**Data extracted from a collection**:
--- START ---
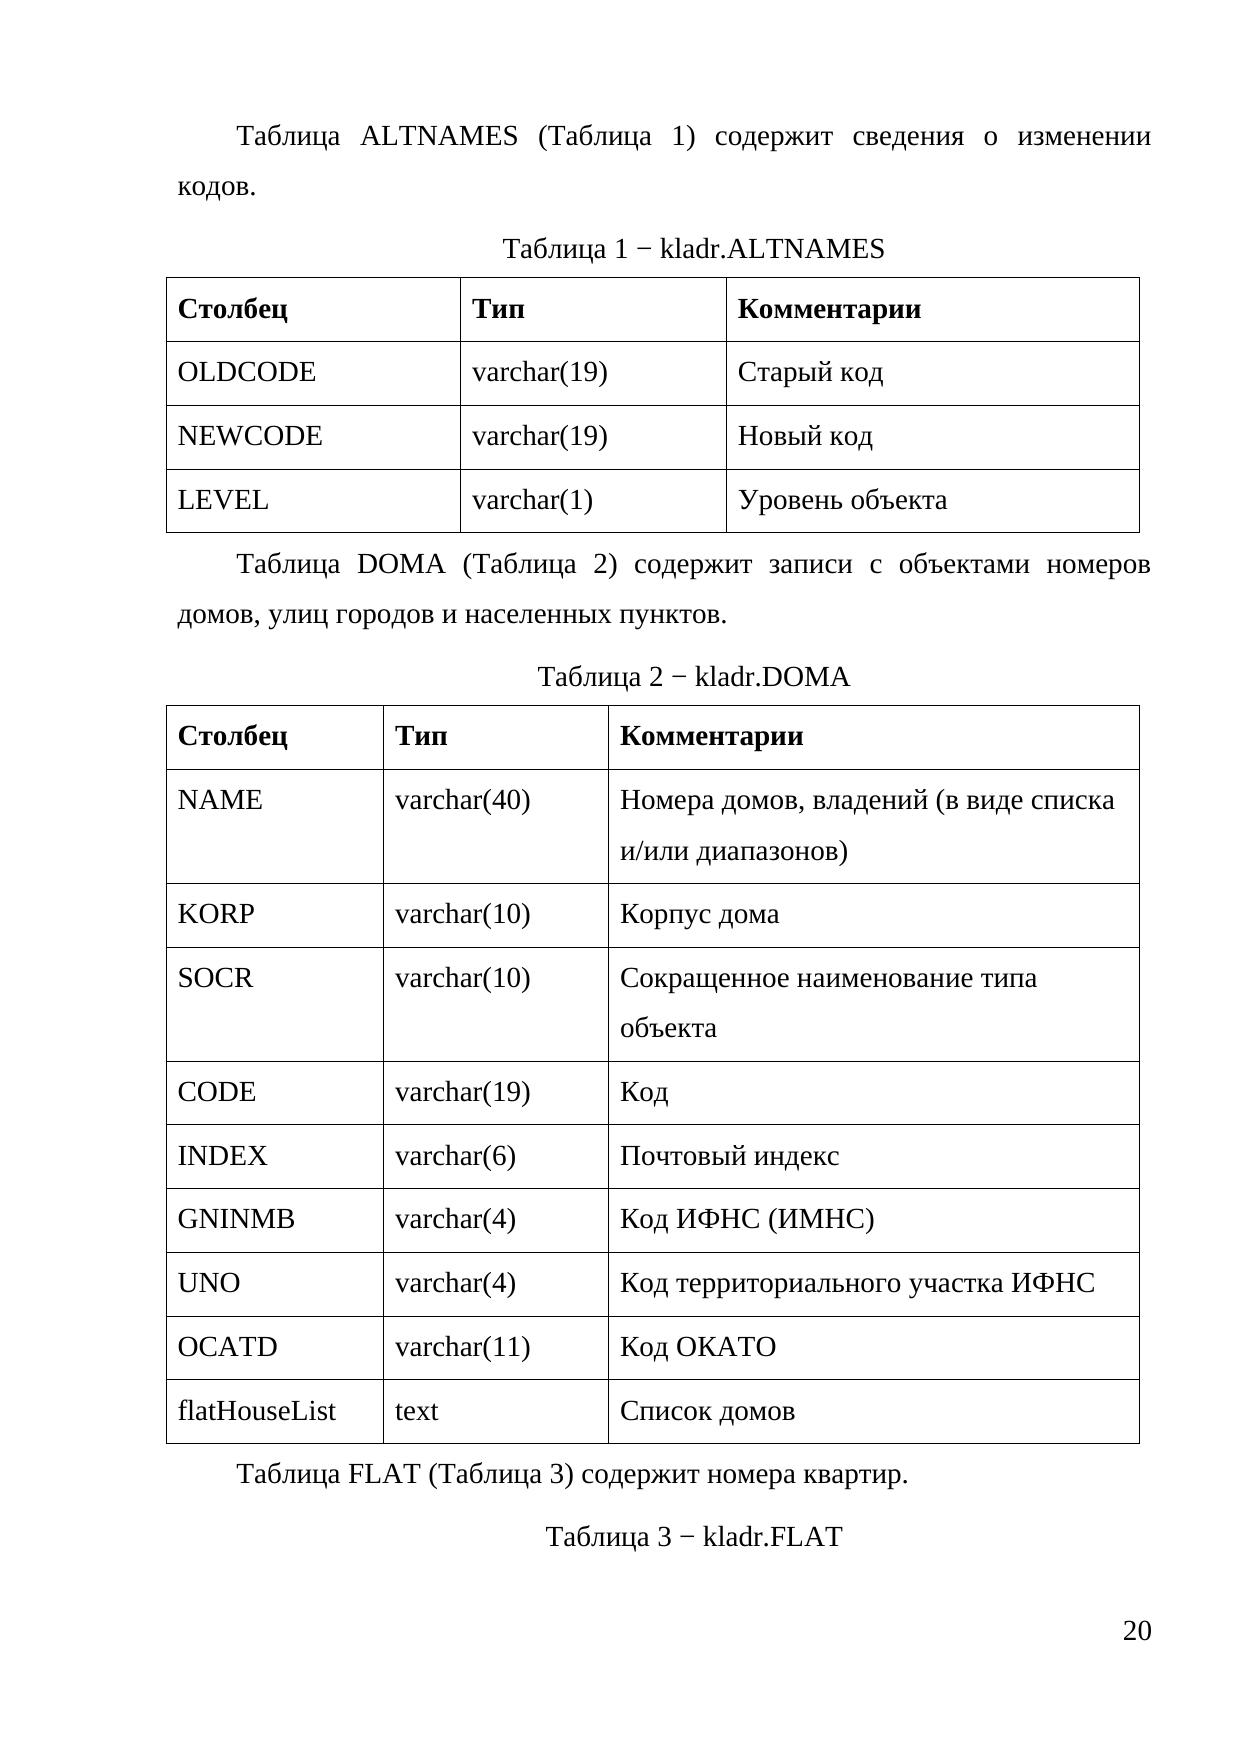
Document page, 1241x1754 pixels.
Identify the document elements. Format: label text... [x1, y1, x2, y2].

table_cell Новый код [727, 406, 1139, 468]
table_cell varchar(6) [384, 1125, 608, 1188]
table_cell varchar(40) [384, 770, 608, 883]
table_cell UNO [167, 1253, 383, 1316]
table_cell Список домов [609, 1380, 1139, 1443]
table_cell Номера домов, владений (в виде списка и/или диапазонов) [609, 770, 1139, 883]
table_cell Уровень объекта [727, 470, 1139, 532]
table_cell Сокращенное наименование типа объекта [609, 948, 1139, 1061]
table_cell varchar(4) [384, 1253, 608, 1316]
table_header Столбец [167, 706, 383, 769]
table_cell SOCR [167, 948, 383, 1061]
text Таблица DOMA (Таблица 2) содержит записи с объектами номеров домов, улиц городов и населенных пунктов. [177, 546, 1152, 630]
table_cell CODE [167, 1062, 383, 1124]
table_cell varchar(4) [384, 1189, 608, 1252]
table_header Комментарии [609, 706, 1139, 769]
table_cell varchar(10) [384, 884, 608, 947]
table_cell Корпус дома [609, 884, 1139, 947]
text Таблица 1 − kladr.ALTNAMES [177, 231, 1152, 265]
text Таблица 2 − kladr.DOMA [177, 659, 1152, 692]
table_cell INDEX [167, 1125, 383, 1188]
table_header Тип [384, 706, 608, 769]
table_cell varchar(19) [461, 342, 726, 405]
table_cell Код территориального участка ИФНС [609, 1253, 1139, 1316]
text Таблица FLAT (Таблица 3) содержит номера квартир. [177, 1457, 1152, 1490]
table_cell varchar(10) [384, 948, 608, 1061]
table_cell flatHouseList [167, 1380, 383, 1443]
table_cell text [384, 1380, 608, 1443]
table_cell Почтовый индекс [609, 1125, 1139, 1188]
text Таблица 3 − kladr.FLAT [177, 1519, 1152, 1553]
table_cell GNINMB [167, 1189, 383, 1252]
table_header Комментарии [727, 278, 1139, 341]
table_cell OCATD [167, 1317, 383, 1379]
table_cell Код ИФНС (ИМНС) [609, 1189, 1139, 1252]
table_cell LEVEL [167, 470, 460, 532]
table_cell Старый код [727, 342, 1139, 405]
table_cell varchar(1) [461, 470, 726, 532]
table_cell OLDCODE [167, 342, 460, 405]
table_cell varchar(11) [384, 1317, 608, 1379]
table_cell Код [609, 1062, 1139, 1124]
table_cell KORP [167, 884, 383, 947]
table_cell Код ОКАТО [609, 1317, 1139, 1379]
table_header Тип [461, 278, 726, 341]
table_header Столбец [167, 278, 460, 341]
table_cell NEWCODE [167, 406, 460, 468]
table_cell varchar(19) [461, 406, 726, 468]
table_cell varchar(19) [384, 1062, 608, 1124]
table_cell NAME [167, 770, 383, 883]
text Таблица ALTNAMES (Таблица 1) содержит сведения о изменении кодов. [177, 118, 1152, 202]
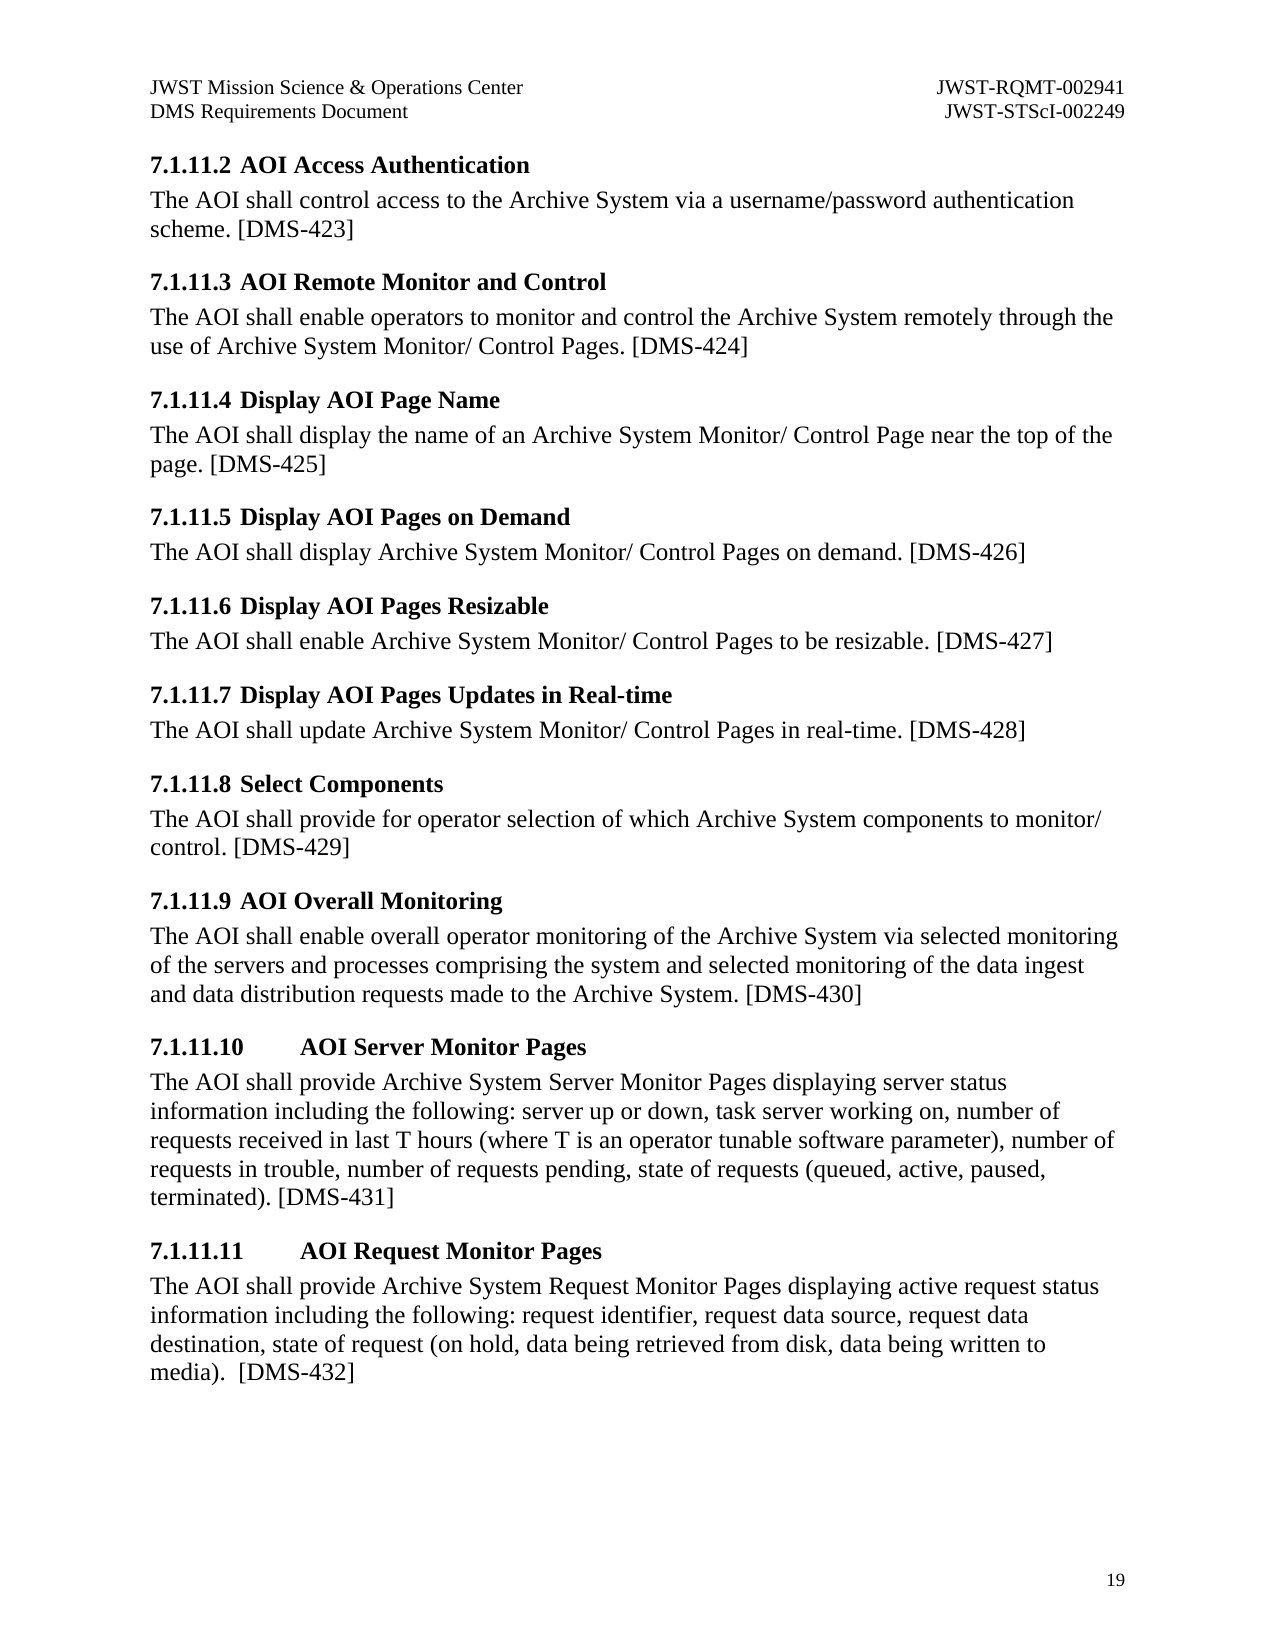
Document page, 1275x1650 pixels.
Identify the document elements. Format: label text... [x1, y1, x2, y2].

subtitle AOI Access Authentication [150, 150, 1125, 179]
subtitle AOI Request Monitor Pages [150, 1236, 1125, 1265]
--- END ---
**Work required**: Scan the entries above for the string "содержит" and copy each line containing it.

**Answer to this problem**:
text Таблица DOMA (Таблица 2) содержит записи с объектами номеров домов, улиц городов и населенных пунктов. [177, 546, 1152, 630]
text Таблица FLAT (Таблица 3) содержит номера квартир. [177, 1457, 1152, 1490]
text Таблица ALTNAMES (Таблица 1) содержит сведения о изменении кодов. [177, 118, 1152, 202]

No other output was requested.